*** EXTRACTED TEXT

The application of LIPUS in anti-inflammation and repair at the biological and molecular level. LIPUS up-regulated phosphorylated FAK in synovial cells, leading to decreased ERK, c-JNK, and p38 phosphorylation. LIPUS modulated apoptosis and survival of osteoarticular synoviocytes through the integrin/FAK/MAPK signaling pathway. LIPUS activates SCs through the TrkB/Akt/CREB axis in peripheral nerves, enhancing SCs proliferation, migration, and nerve growth factor expression. In an adriamycin-induced chronic renal injury model, LIPUS treatment significantly ameliorated renal injury by blocking signaling between TGF-β1 and its downstream molecules, Smad2 and Smad3 to reduce fibrosis and inflammation. LIPUS partially mitigated hypoxia-induced cardiac fibroblast phenotypic changes through the TRAAK-mediated HIF-1α/DNMT3a signaling pathway. In LPS-induced NP cells, LIPUS inhibited the NF-κB signaling pathway by suppressing p-P65 protein expression and P65 translocation to the nucleus, i.e., inhibiting the NF-κB signaling pathway, inflammation, and catabolism in LPS-induced human degenerative medulla oblongata cells. By Figdraw. Abbreviation: CREB: cyclic-AMP response binding protein; DNMT3a: DNA methyltransferase3α; ERK: extracellular regulated protein kinases; HIF: hypoxia-inducible factor; JNK: c-Jun N-terminal kinase; LIPUS: low intensity pulse ultrasound; MAPK: mitogen-activated protein kinase; NF-κB: nuclear factor-κB; NP: nucleus pulposus; SCs: Schwann cells; TrkB: tyrosine Kinase receptor B; TGF-β: transforming growth factor-β; TRAAK: TWIK-related arachidonic acid-activated K⁺ channel.

******
*** EXCERPTED RECORDS

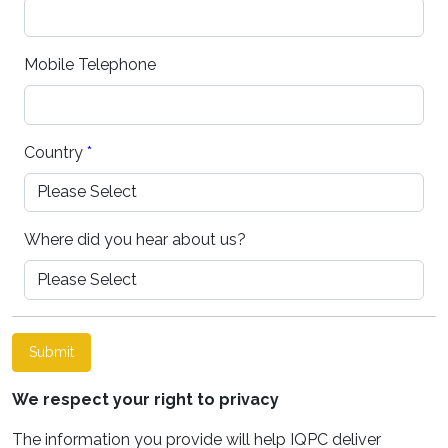
Mobile Telephone
Country
*
Where did you hear about us?
Submit
We respect your right to privacy
The information you provide will help IQPC deliver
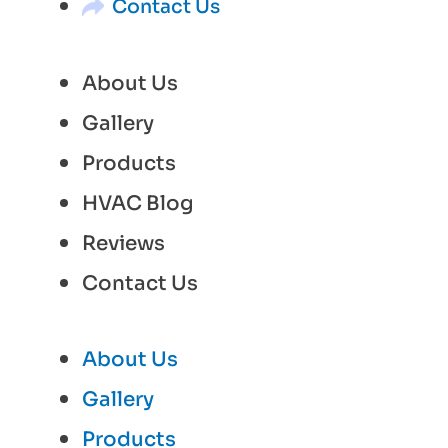
Contact Us
About Us
Gallery
Products
HVAC Blog
Reviews
Contact Us
About Us
Gallery
Products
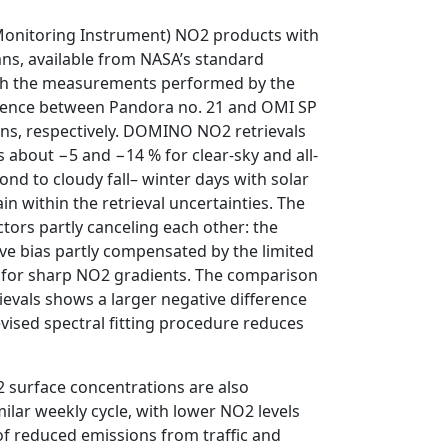
Monitoring Instrument) NO2 products with
ns, available from NASA’s standard
th the measurements performed by the
ference between Pandora no. 21 and OMI SP
ions, respectively. DOMINO NO2 retrievals
 about −5 and −14 % for clear-sky and all-
ond to cloudy fall– winter days with solar
n within the retrieval uncertainties. The
actors partly canceling each other: the
ve bias partly compensated by the limited
el for sharp NO2 gradients. The comparison
evals shows a larger negative difference
evised spectral fitting procedure reduces
 surface concentrations are also
lar weekly cycle, with lower NO2 levels
f reduced emissions from traffic and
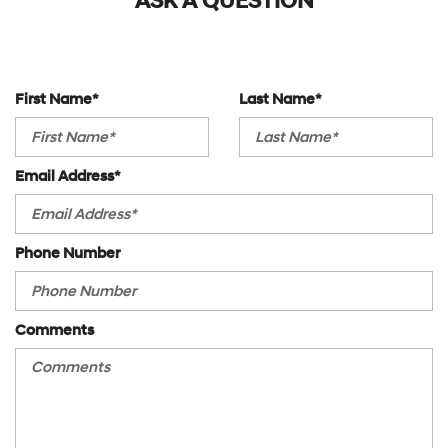
ASK A QUESTION
Outside Temp Gauge
Power Steering
Perimeter Alarm
Power Windows
Power Fuel Flap Locking Type
Privacy Glass
Rear Cupholder
Rear A/C
Redundant Digital Speedometer
First Name*
Last Name*
Rear Collision Mitigation
Sentry Key Immobilizer
Rear Defrost
Tracker System
Rear Head Air Bag
Valet Function
Email Address*
Rear Parking Aid
Vinyl Door Trim Insert
Rear Spoiler
Rear Wheel Drive
Phone Number
Requires Subscription
Security System
Smart Device Integration
Stability Control
Comments
Steering Wheel Audio Controls
Telematics
Temporary Spare Tire
Tire Pressure Monitor
Traction Control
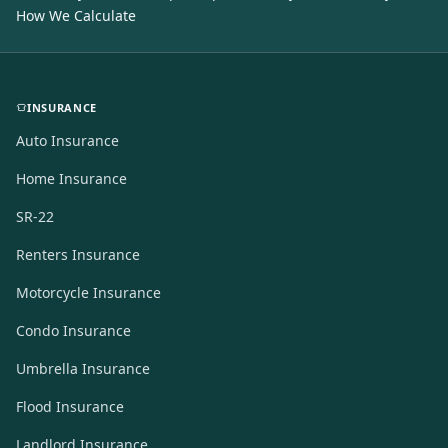
How We Calculate
INSURANCE
Auto Insurance
Home Insurance
SR-22
Renters Insurance
Motorcycle Insurance
Condo Insurance
Umbrella Insurance
Flood Insurance
Landlord Insurance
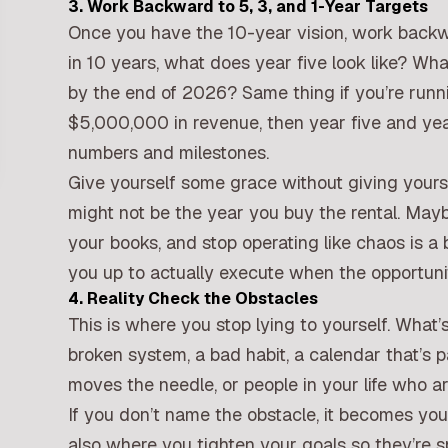
3. Work Backward to 5, 3, and 1-Year Targets
Once you have the 10-year vision, work backwa
in 10 years, what does year five look like? Wh
by the end of 2026? Same thing if you’re runni
$5,000,000 in revenue, then year five and yea
numbers and milestones.
Give yourself some grace without giving yours
might not be the year you buy the rental. Maybe 
your books, and stop operating like chaos is a b
you up to actually execute when the opportun
4. Reality Check the Obstacles
This is where you stop lying to yourself. What’
broken system, a bad habit, a calendar that’s
moves the needle, or people in your life who a
If you don’t name the obstacle, it becomes your
also where you tighten your goals so they’re sp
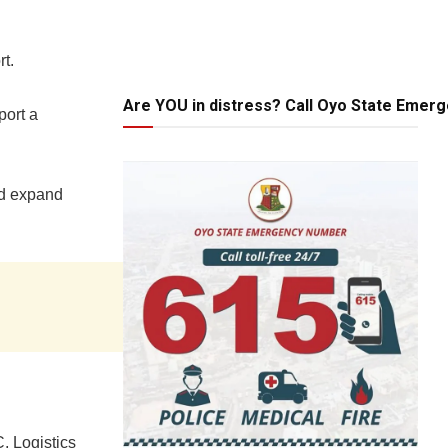
rt.
Are YOU in distress? Call Oyo State Emer
port a
nd expand
, Logistics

******

TASKS FOR THIS EXERCISE:
1. For each statement, say yes or no as to whether the LIPUS text agrees with it, and quote the words of the LIPUS text that decide it.
(a) LIPUS lowered the level of phosphorylated FAK in synovial cells.
(b) In the adriamycin-induced chronic renal injury model, LIPUS blocked signaling between TGF-β1 and Smad2 and Smad3.
(c) LIPUS activates Schwann cells through the TrkB/Akt/CREB axis.
2. Answer from the LIPUS text:
(a) Through which signaling pathway does LIPUS modulate apoptosis and survival of osteoarticular synoviocytes?
(b) In LPS-induced NP cells, the expression of which protein does LIPUS suppress?
(c) What does the abbreviation TRAAK stand for?
3. Carry on the LIPUS text from the end of its last line.
The records were drawn from a source other than the LIPUS text.

YOUR RESPONSES:
1.
(a) No: "LIPUS up-regulated phosphorylated FAK in synovial cells"
(b) Yes: "blocking signaling between TGF-β1 and its downstream molecules, Smad2 and Smad3"
(c) Yes: "LIPUS activates SCs through the TrkB/Akt/CREB axis"

2.
(a) The integrin/FAK/MAPK signaling pathway
(b) p-P65
(c) TWIK-related arachidonic acid-activated K⁺ channel

3.
Figure 3

The capacity of LIPUS in anti-inflammation and repair via multiple signaling pathways. NE released from the splenic nerve treated by LIPUS stimulated CD4⁺ T cells to release ACh, making leukocytes releasing cytokines. This could modulate inflammatory cells migration and inflammatory factors release. EVs produced by LIPUS-treated BMSCs contained higher levels of miR-328-5p and miR-487b-3p, targeting genes in the MAPK signaling pathway. LIPUS treatment increased miR-16 and miR-21 levels in BMDC exosomes, targeting and inhibiting the NF-κB signaling pathway. The WNT/FZD5/β-catenin axis and PPARγ signaling pathway were encential for LIPUS to promote M2 polarization. By Figdraw. Abbreviation: Ach: acetylcholine; BMSCs, bone marrow-derived mesenchymal stem cells; BMDC: bone dendritic cell; CAP: cholinergic anti-inflammatory pathway; EVs: extracellular vesicles; LIPUS: low intensity pulse ultrasound; MAPK: mitogen-activated protein kinase; NF-κB: nuclear factor-κB; NE: Norepinephrine; PPARγ: peroxisome proliferator activated receptor γ.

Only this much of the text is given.